LUNA: It’s been a little over four months since you released with love. x. How has it been received?
GORDON: God, it feels like it's been so much longer than four months. Wow. Okay. It's been received with so much love, pardon the pun. I write music that’s so vulnerable and honest, and I don't think you can go wrong with it because people feel, you know. I didn’t realize it at the time I released the EP, but so many people needed some of those songs. I still read messages people send me that say things like, “This EP changed my life” or “This EP helped me through a difficult time” or “I didn't know I needed this song” or even “I have never felt as heard as I have listening to this song.” I'm like, okay. Cool. I'm doing something right.
LUNA: You just released the single “Good Enough” — congratulations!

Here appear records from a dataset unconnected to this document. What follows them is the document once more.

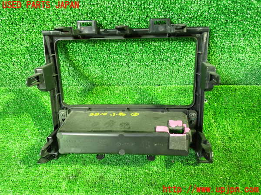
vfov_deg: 46.8
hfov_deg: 60.0
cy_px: 98
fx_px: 226
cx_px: 130
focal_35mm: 30
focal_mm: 5.4
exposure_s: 1/15
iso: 800
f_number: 2.3
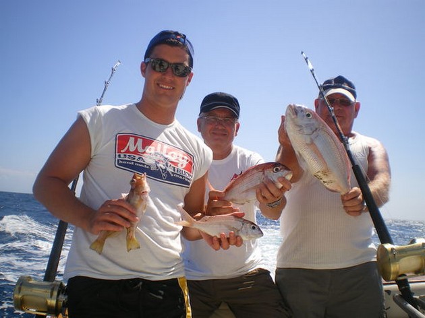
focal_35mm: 36
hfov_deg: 51.4
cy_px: 159
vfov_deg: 39.6
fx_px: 442
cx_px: 212
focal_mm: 6.3
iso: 50
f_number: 4.6
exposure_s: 1/500
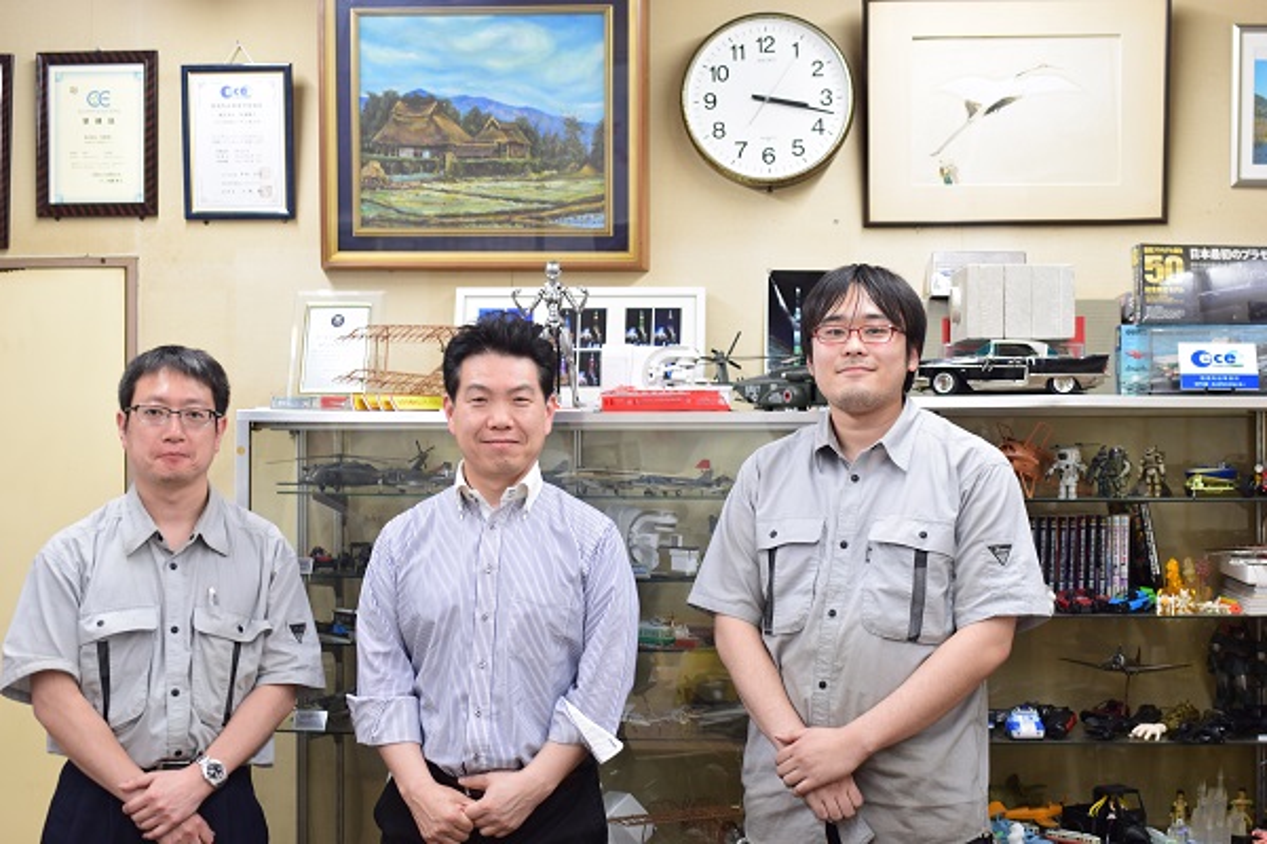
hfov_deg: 37.9
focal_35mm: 52
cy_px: 422
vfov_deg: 25.8
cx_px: 634
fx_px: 1848
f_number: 2.8
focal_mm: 35
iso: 250
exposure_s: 1/30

When I listen to it, I feel so much more self-doubt than I did listening to your EP. Where were you, emotionally and mentally, when you wrote this song?
GORDON: I love that you can hear the mindset I was in. I think with heartache… it’s grief, isn't it? And you go through different stages of it. So you can think you’re at a really healed place, and then all of a sudden, you’re back at square one. When something doesn’t work out like I wanted to, I always bring it back to myself, and I’m like I wasn’t enough. I know that will change over time, but right now it’s always the thing I fall back to.
LUNA: Does this song feel different to your EP?
GORDON: Oh, that's such a good question. Does it feel different? I think all my songs feel different. I don't really listen to my songs back, so I've never really sat down and listened to my EP in full. But I do remember how they felt when I was making them. I listened to “Good Enough” yesterday in the car just to make sure it sounded okay. It's quite gloomy, but I think the bridge takes you to a really hopeful place, even though the lyrics aren't hopeful. They are, but they're not. They're confusing. I think it feels different by the end of it.
LUNA: Is there a feeling that you hope your listeners walk away with after hearing your music?
GORDON: I love when people feel seen. I think when I was growing up, I didn't feel that seen, especially in the music space. I wanted to listen to a song and be like, “Ooh!” That's how I feel. But I remember searching for a feeling I couldn't find. So I’d love for people who listen to my music to be like, yes, that’s exactly how I feel. Because I'm not being as vulnerable as I am for nothing! It’s so exposing it feels so scary. I do it so that I can release that feeling within myself, but also so that someone else can recognize that we’re in the same boat. We're going through it together.
LUNA: What’s next for you, Tia?
GORDON: At the moment, I'm performing more than I've ever performed before, which is exciting. I’m honing in on who the hell I am. And more music and more writing and just releasing good music that makes me happy. Hopefully other people will like it as well, that’s always the goal. And hopefully a headline show at some point! Fingers crossed.